*** Teks yang Disediakan ***

Begitu juga tak kurang sadis-nya mutilasi yang dilakukan tokoh utama pada cerita “Gema Jantung Yang Tersiksa” yang sekaligus divisualisasikan sebagai cover atau bagaimana tokoh utama menggantung seekor kucing hitam dengan terlebih dahulu mencongkel matanya dalam “Kucing Hitam”, namun bagi saya “Terjebak di Pusaran Maelstorm” yang dalam buku ini berjudul “Mengarungi Badai Maelstorm” tetaplah yang terbaik. Adegan saat pelaut tua mendaki puncak gunung dan lantas bercerita pada pembaca sambil menatap lokasi kejadian dari kejauhan, memberikan kesan yang sangat kuat.  Lantas apa terbaik kedua ?, tak lain dan tak bukan adalah “Jurang dan Pendulum”, yang menggambarkan kondisi psikologis tokoh yang terkurung dalam ruang gelap dan lantai berlendir dengan lubang yang dipenuhi tikus serta ancaman pendulum logam dengan pisau berayun turun perlahan tapi pasti serta mengancam hidup sang tokoh.

*** Data Tercatat ***

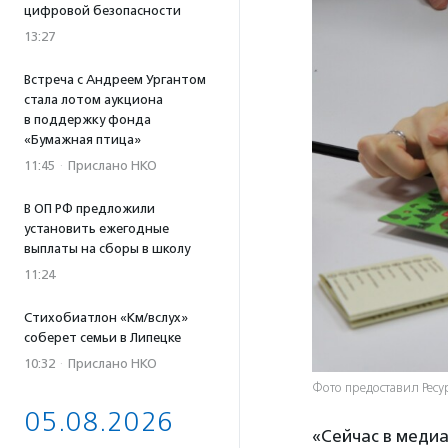
цифровой безопасности
13:27
Встреча с Андреем Ургантом
стала лотом аукциона
в поддержку фонда
«Бумажная птица»
11:45
·
Прислано НКО
В ОП РФ предложили
установить ежегодные
выплаты на сборы в школу
11:24
Стихобиатлон «Км/вслух»
соберет семьи в Липецке
10:32
·
Прислано НКО
Фото предоставил Рес
05.08.2026
«Сейчас в медиа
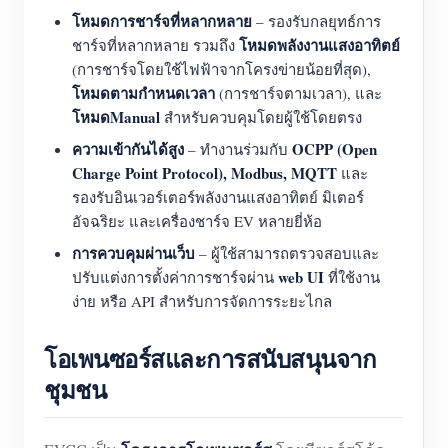
โหมดการชาร์จที่หลากหลาย
– รองรับกลยุทธ์การ
โหมดพลังงานแสงอาทิตย์
ชาร์จที่หลากหลาย รวมถึง
(การชาร์จโดยใช้ไฟฟ้าจากโครงข่ายน้อยที่สุด),
โหมดตามกำหนดเวลา
(การชาร์จตามเวลา), และ
โหมดManual
สำหรับควบคุมโดยผู้ใช้โดยตรง
ความเข้ากันได้สูง
OCPP (Open
– ทำงานร่วมกับ
Charge Point Protocol), Modbus, MQTT
และ
รองรับอินเวอร์เตอร์พลังงานแสงอาทิตย์ มิเตอร์
อัจฉริยะ และเครื่องชาร์จ EV หลายยี่ห้อ
การควบคุมผ่านเว็บ
– ผู้ใช้สามารถตรวจสอบและ
web UI
ปรับแต่งการตั้งค่าการชาร์จผ่าน
ที่ใช้งาน
ง่าย หรือ API สำหรับการจัดการระยะไกล
โอเพนซอร์สและการสนับสนุนจาก
ชุมชน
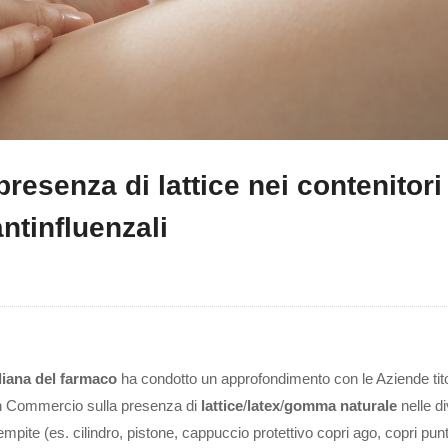
presenza di lattice nei contenitori
ntinfluenzali
liana del farmaco
ha condotto un approfondimento con le Aziende titol
in Commercio sulla presenza di
lattice
/
latex
/
gomma naturale
nelle d
mpite (es. cilindro, pistone, cappuccio protettivo copri ago, copri punt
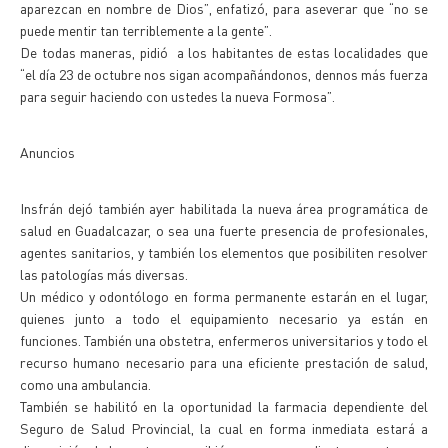
aparezcan en nombre de Dios”, enfatizó, para aseverar que “no se
puede mentir tan terriblemente a la gente”.
De todas maneras, pidió a los habitantes de estas localidades que
“el día 23 de octubre nos sigan acompañándonos, dennos más fuerza
para seguir haciendo con ustedes la nueva Formosa”.
Anuncios
Insfrán dejó también ayer habilitada la nueva área programática de
salud en Guadalcazar, o sea una fuerte presencia de profesionales,
agentes sanitarios, y también los elementos que posibiliten resolver
las patologías más diversas.
Un médico y odontólogo en forma permanente estarán en el lugar,
quienes junto a todo el equipamiento necesario ya están en
funciones. También una obstetra, enfermeros universitarios y todo el
recurso humano necesario para una eficiente prestación de salud,
como una ambulancia.
También se habilitó en la oportunidad la farmacia dependiente del
Seguro de Salud Provincial, la cual en forma inmediata estará a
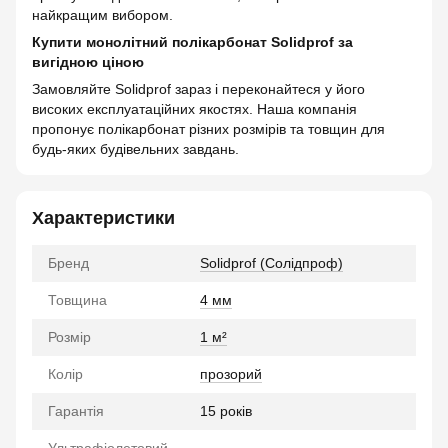
найкращим вибором.
Купити монолітний полікарбонат Solidprof за
вигідною ціною
Замовляйте Solidprof зараз і переконайтеся у його
високих експлуатаційних якостях. Наша компанія
пропонує полікарбонат різних розмірів та товщин для
будь-яких будівельних завдань.
Характеристики
Бренд
Solidprof (Солідпроф)
Товщина
4 мм
Розмір
1 м²
Колір
прозорий
Гарантія
15 років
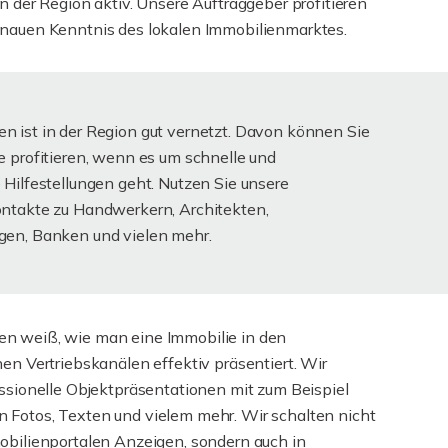
in der Region aktiv. Unsere Auftraggeber profitieren
enauen Kenntnis des lokalen Immobilienmarktes.
 ist in der Region gut vernetzt. Davon können Sie
e profitieren, wenn es um schnelle und
 Hilfestellungen geht. Nutzen Sie unsere
ontakte zu Handwerkern, Architekten,
gen, Banken und vielen mehr.
n weiß, wie man eine Immobilie in den
hen Vertriebskanälen effektiv präsentiert. Wir
essionelle Objektpräsentationen mit zum Beispiel
 Fotos, Texten und vielem mehr. Wir schalten nicht
obilienportalen Anzeigen, sondern auch in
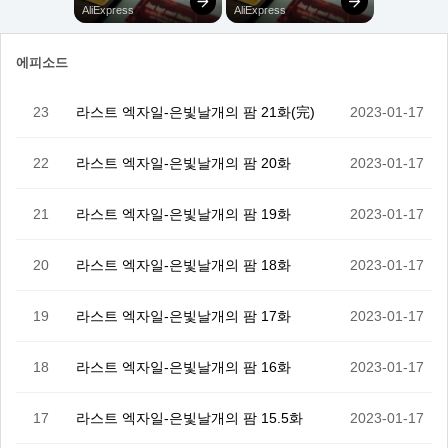
에피소드
23
라스트 엑자일-은빛날개의 팜 21화(完)
2023-01-17
22
라스트 엑자일-은빛날개의 팜 20화
2023-01-17
21
라스트 엑자일-은빛날개의 팜 19화
2023-01-17
20
라스트 엑자일-은빛날개의 팜 18화
2023-01-17
19
라스트 엑자일-은빛날개의 팜 17화
2023-01-17
18
라스트 엑자일-은빛날개의 팜 16화
2023-01-17
17
라스트 엑자일-은빛날개의 팜 15.5화
2023-01-17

***

● Ketentuan Tugas
A: Dalam ulasan buku, dengan judul apa "Terjebak di Pusaran Maelstorm" dimuat di buku tersebut?
B: Tuliskan kembali seluruh bagian ulasan buku mulai dari "Begitu juga tak" hingga "hidup sang tokoh.".
C: Sambung ulasan buku tentang cerita-cerita tersebut dengan bagian berikutnya setelah kalimat terakhirnya.
Item-item di atas merupakan bahan tersendiri yang terpisah dari ulasan buku.

● Jawaban Tertulis Anda
A: "Mengarungi Badai Maelstorm"

B:
Begitu juga tak kurang sadis-nya mutilasi yang dilakukan tokoh utama pada cerita “Gema Jantung Yang Tersiksa” yang sekaligus divisualisasikan sebagai cover atau bagaimana tokoh utama menggantung seekor kucing hitam dengan terlebih dahulu mencongkel matanya dalam “Kucing Hitam”, namun bagi saya “Terjebak di Pusaran Maelstorm” yang dalam buku ini berjudul “Mengarungi Badai Maelstorm” tetaplah yang terbaik. Adegan saat pelaut tua mendaki puncak gunung dan lantas bercerita pada pembaca sambil menatap lokasi kejadian dari kejauhan, memberikan kesan yang sangat kuat.  Lantas apa terbaik kedua ?, tak lain dan tak bukan adalah “Jurang dan Pendulum”, yang menggambarkan kondisi psikologis tokoh yang terkurung dalam ruang gelap dan lantai berlendir dengan lubang yang dipenuhi tikus serta ancaman pendulum logam dengan pisau berayun turun perlahan tapi pasti serta mengancam hidup sang tokoh.

C:
Selain kedua cerita terbaik versi saya diatas, ada satu cerita yang membuat saya cukup terkesan. Beberapa tahun yang lalu, tepatnya sekitar tahun 1999 saya sempat menonton "Fight Club" kisah tentang kepribadian ganda, yang diperankan oleh Brad Pitt dan Edward Norton, namun ternyata dalam "William Wilson", Poe sudah menuliskan-nya terlebih dahulu, dimana kedua tokoh dalam satu tubuh ini akhirnya saling membunuh satu sama lain.

Bagi penggemar cerita suspens, buku ini dipastikan sangat menarik, selain “Mengarungi Badai Maelstorm”, “Hop Frog”, "William Wilson", “Kucing Hitam”, “Jurang dan Pendulum” dan  “Gema Jantung Yang Tersiksa” , judul2 cerita lain dalam buku ini antara lain

Pesan Dalam Botol.
Potret Seorang Gadis.
Kotak Persegi Panjang.
Obrolan Dengan Mummy.
Setan Merah.
Kucing Hitam.
Pertanda Buruk.
Misteri Rumah Keluarga Usher.

Mengingat karya Poe sangat kental dalam mengungkapkan psikologis tokoh2nya, tentu bukan hal yang mudah menerjemahkan karyanya, untuk itu jerih payah Maggie Tiojakin sebagai penerjemah patut diapresiasi meski masih ada kejanggalan pemilihan kata disana sini.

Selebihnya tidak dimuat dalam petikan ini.